Texto proporcionado:
No siempre la admiración de la
posteridad se detiene en hechos victoriosos. A veces, como en el presente episodio histórico, la atención va
dedicada a exaltar gestas que, no obstante su fracaso, salvan la dignidad de un
pueblo. Al cumplirse el 150° aniversario del alzamiento porteño de 1839 contra
un sistema degradante y regresivo rememoraremos sus alternativas como homenaje
a la protesta viril ante ese estado de cosas.
Cuatro años hacía que asumiera el
mando provincial don Juan M. de Rosas. Investido por la Legislatura con la
“suma del Poder Público”, su autoridad omnímoda se había hecho sentir de
inmediato para eliminar a sus opositores, a los enemigos de la Federación y a
quienes calificaba de traidores a la
misma. Listas de cesantías de todo tipo de funcionarios, sin exceptuar a
clérigos o profesores universitarios, pasando por la baja de militares,
llenaron páginas del Registro Oficial; paralelamente se fulminaba con amenazas
tremendas a quienes osaran manifestarse contra el régimen imperante, denostados
con dicterios aterradores.

Consigna: Según el texto sobre el alzamiento porteño de 1839, ¿con qué poder invistió la Legislatura a don Juan M. de Rosas? Las entradas constituyen un material independiente del texto.

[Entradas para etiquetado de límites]

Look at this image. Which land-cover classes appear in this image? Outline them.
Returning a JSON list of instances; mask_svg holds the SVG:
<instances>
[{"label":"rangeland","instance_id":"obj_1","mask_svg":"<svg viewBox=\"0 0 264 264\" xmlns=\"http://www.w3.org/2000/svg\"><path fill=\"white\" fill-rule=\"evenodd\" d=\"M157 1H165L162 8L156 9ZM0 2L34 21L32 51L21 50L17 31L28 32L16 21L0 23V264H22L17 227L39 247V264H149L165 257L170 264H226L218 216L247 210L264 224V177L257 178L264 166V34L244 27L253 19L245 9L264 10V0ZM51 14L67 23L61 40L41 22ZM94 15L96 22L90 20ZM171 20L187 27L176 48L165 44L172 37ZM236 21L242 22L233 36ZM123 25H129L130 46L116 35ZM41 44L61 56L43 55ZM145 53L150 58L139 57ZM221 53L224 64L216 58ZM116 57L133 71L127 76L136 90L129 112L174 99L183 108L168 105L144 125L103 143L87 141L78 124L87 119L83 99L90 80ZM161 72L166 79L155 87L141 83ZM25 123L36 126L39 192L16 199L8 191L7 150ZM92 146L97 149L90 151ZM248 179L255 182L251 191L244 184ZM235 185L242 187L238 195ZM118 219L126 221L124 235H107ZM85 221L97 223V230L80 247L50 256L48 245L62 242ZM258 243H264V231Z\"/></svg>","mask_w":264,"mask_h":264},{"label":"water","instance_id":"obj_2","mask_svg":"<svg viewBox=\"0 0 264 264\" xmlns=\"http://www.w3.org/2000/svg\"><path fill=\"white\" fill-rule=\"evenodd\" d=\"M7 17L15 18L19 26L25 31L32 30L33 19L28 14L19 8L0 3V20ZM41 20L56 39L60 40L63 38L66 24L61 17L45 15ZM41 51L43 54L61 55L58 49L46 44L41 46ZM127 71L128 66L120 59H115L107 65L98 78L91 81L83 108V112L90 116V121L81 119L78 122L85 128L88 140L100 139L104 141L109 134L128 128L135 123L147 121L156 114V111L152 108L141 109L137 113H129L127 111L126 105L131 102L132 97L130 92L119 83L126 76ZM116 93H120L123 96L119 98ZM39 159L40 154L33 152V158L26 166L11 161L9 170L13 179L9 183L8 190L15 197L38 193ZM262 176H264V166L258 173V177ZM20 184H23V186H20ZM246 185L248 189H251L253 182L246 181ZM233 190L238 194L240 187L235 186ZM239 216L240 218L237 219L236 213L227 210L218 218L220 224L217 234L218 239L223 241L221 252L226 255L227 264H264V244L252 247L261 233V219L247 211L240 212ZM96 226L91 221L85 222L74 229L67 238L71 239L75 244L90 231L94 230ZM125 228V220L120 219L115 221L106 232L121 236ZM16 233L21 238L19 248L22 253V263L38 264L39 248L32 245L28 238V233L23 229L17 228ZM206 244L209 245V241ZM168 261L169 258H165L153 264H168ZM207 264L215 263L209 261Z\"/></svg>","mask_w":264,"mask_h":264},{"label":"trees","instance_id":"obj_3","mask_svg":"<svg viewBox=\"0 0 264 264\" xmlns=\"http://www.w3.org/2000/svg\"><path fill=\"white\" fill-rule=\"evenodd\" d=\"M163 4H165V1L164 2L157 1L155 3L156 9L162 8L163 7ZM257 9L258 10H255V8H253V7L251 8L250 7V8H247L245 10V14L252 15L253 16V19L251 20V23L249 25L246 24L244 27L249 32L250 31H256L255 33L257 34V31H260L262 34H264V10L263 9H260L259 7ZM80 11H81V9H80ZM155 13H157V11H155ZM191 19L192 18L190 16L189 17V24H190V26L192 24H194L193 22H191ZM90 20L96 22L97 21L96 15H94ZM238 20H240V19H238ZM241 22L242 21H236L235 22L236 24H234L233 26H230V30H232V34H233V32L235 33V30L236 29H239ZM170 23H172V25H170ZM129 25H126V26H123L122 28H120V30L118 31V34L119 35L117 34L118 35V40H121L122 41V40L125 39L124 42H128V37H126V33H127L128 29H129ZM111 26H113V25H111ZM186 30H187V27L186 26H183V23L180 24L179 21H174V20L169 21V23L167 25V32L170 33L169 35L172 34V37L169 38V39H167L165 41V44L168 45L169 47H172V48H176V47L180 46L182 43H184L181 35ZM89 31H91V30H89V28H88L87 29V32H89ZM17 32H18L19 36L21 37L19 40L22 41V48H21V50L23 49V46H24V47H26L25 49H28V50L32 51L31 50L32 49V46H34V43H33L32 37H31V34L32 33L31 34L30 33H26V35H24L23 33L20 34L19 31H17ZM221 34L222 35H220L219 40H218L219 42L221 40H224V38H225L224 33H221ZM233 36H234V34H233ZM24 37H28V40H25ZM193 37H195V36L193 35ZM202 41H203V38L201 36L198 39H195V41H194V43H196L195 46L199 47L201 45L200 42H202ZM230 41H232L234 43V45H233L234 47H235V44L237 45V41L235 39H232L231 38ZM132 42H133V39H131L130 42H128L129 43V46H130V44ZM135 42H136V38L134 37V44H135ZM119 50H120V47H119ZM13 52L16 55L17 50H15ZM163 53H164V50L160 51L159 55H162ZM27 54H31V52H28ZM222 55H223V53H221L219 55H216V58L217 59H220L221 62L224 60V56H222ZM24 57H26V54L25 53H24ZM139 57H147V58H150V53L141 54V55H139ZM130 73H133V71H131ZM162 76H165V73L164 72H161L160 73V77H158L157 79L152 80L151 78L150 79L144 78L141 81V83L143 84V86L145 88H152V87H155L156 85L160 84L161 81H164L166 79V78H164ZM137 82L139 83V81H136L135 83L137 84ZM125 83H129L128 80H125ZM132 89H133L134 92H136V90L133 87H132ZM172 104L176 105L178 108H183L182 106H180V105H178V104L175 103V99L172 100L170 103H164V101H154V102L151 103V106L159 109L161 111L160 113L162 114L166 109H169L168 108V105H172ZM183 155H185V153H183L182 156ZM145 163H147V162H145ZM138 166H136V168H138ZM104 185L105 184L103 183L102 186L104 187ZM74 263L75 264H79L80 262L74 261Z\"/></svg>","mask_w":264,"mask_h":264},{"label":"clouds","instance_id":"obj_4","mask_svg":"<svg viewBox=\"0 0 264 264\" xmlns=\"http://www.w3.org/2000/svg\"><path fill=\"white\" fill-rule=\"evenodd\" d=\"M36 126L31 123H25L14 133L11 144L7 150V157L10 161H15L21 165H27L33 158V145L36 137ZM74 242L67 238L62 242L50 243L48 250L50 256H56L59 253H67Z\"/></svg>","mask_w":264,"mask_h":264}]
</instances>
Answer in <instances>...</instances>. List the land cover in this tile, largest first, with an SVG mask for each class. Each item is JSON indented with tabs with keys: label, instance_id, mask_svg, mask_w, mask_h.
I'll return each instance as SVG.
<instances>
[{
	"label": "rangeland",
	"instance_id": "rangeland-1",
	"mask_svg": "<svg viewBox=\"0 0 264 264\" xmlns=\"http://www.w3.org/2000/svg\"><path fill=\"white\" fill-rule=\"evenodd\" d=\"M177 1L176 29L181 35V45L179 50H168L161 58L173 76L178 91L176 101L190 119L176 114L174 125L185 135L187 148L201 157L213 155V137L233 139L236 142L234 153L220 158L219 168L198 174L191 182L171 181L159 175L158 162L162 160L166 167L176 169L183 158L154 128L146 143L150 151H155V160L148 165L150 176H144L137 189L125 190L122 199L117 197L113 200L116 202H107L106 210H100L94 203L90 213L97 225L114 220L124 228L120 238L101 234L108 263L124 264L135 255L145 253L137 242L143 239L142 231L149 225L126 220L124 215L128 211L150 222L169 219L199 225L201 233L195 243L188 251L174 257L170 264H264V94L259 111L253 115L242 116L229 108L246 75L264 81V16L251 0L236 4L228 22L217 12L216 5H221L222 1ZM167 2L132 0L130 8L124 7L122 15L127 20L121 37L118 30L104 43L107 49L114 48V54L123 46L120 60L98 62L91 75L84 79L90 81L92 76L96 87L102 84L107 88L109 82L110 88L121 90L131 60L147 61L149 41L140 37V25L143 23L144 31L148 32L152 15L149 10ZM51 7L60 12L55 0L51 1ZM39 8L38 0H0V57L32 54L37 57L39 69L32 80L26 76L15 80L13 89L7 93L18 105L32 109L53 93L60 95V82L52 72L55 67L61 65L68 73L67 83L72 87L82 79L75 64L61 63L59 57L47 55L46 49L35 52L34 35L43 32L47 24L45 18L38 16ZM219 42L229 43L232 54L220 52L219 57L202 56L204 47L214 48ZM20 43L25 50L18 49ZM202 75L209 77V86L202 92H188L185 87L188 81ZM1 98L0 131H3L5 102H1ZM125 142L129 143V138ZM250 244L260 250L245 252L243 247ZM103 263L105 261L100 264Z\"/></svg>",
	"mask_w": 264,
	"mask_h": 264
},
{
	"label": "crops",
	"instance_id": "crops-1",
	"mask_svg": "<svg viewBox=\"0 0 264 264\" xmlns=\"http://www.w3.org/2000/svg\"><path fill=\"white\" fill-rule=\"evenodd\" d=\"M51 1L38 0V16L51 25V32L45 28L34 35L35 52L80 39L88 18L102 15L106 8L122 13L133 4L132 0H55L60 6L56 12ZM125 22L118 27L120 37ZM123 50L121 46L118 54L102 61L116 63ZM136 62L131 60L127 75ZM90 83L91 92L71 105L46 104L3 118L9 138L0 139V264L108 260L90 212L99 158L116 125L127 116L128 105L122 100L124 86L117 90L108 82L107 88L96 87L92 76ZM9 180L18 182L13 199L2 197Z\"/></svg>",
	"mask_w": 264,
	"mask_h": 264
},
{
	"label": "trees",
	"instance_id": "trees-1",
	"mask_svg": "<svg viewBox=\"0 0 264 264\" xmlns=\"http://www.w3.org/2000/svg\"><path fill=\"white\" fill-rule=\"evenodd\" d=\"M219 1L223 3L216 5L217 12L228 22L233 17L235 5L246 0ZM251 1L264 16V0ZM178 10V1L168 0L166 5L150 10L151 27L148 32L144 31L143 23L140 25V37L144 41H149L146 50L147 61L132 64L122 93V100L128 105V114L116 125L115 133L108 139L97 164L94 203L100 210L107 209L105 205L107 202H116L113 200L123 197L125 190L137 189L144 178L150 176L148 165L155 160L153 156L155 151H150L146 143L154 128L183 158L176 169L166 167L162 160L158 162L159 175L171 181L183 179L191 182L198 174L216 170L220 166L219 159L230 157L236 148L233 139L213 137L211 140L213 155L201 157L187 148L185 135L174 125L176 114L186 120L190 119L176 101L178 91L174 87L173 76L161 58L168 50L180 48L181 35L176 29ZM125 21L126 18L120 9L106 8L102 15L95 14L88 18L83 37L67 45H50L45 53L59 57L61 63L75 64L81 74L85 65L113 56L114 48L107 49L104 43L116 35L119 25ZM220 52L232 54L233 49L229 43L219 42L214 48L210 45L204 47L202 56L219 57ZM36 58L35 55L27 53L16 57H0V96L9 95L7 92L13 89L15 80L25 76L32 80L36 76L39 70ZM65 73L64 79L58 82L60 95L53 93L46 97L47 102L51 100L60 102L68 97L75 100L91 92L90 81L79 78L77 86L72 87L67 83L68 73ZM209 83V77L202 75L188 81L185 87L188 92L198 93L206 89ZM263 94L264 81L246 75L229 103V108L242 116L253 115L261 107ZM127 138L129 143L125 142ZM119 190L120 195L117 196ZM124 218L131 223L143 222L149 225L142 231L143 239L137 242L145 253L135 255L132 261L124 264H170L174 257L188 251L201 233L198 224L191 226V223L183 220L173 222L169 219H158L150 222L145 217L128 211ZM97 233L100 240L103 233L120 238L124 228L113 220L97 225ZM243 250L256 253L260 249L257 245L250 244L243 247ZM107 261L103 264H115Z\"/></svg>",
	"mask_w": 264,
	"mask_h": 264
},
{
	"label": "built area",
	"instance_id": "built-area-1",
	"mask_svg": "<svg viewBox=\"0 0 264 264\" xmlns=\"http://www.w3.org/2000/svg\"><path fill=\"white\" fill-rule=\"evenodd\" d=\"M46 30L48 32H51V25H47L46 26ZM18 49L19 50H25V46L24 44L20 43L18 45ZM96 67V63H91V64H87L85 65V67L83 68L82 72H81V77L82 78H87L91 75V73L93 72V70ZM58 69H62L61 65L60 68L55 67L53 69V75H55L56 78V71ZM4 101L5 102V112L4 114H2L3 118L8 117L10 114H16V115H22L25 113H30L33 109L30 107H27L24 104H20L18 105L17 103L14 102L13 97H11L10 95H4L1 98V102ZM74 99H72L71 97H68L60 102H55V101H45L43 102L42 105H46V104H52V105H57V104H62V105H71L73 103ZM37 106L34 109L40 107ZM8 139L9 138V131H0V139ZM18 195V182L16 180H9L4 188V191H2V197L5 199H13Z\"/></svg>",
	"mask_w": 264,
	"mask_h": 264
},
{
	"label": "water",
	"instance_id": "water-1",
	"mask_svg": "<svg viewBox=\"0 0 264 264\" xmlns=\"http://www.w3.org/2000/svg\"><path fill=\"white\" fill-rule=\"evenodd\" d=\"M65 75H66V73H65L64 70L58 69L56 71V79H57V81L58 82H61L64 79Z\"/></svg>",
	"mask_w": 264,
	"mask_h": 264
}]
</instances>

Resultado: Con la «suma del Poder Público».